There’s been little danger for opposing offenses against the Bears’ $90 million pass rush – the total money guaranteed to Quinn (two sacks, four quarterback hits) and Khalil Mack (nine sacks, four quarterback hits). Unless Quinn breaks out with two and a half sacks on Sunday, the 30-year-old will finish 2020 with a career low sack total; he enters Week 17 with fewer sacks than fellow outside linebacker Barkevious Mingo, who signed for a little over a million bucks this offseason.
To beat Rodgers, though, the Bears cannot settle for mere pressures from Quinn, Mack and their defensive front. They have to hit Rodgers. It’s no coincidence that Rodgers’ worst games of the year coincided with him getting sacked four times (vs. Tampa Bay) and five times (vs. Carolina). Those are his only two games with a passer rating below 100.
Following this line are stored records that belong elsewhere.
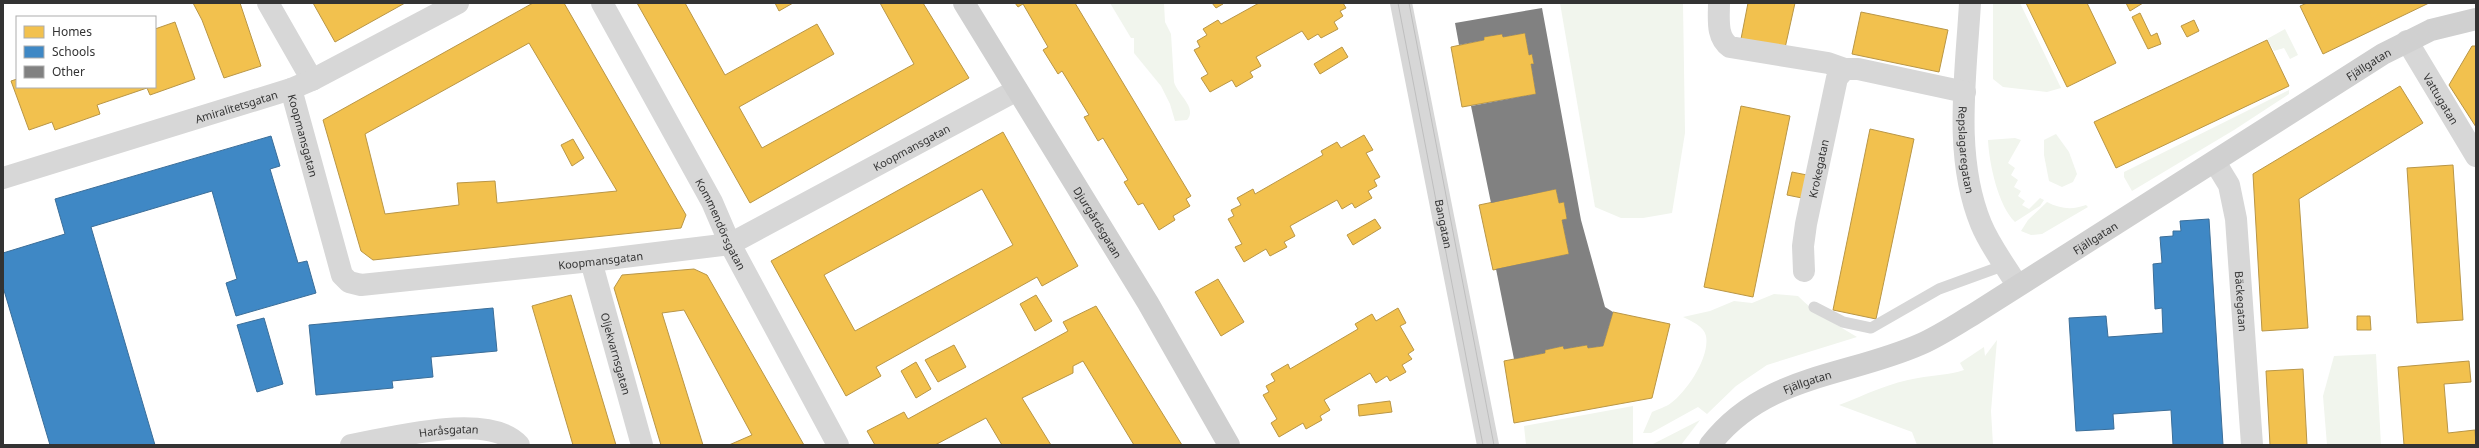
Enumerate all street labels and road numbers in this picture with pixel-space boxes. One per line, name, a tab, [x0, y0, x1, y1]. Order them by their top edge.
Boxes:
street label: Fjällgatan	[2343, 44, 2393, 83]
street label: Vattugatan	[2420, 70, 2463, 127]
street label: Amiralitetsgatan	[193, 86, 279, 126]
street label: Koopmansgatan	[285, 92, 322, 178]
street label: Repslagaregatan	[1956, 106, 1978, 195]
street label: Koopmansgatan	[870, 120, 952, 174]
street label: Krokegatan	[1804, 138, 1831, 199]
street label: Kommendörsgatan	[693, 175, 750, 272]
street label: Djurgårdsgatan	[1071, 183, 1126, 261]
street label: Bangatan	[1432, 198, 1457, 250]
street label: Fjällgatan	[2069, 217, 2120, 257]
street label: Koopmansgatan	[557, 247, 644, 272]
street label: Bäckegatan	[2232, 270, 2251, 332]
street label: Oljekvarnsgatan	[598, 311, 635, 396]
street label: Fjällgatan	[1780, 366, 1833, 397]
street label: Haråsgatan	[418, 421, 479, 440]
And the Bears have to get to Rodgers – not just “affect” him, but hit him – mainly by rushing four. All five of Carolina’s sacks on Rodgers came when not blitzing, per Pro Football Focus; while Bucs defensive coordinator Todd Bowles short-circuited Rodgers by blitzing him (three sacks, two interceptions) that success is the exception, not the rule.
“(Carolina) did a nice job and there’s very few of them that have been able to,” Pagano said. “Tampa obviously did a really good job down there with that win, but again it’s really hard to get No. 12 and confuse him. He’s seen it all and he’s so smart and he’s so efficient.”
Quinn will be back with the Bears in 2021 – he carries a dead cap figure of $23.9 million – and Sunday will mark a potentially final opportunity to change the narrative around his disappointing 2020. The Bears want to see Quinn have more counter moves at the top of his rushes instead of being re-routed upfield, as has happened too often this year. But this isn’t a new thing on which Quinn needs to work – he only has those two sacks, after all, and went over 450 snaps between sacks.
But if the Bears win on Sunday, there’s a good chance Quinn will have played up to his contract.
“I guess if I can double my season production come Sunday and make it impactful, that’s a heck of a great season I guess, to get us in the playoffs,” Quinn said. “But for me personally, it’s been a frustrating year, but I wish I could focus on me right now. But I just want to get into these playoffs. My year hasn’t been great, but as a team we gave ourselves a chance, so that’s all I can really focus on.”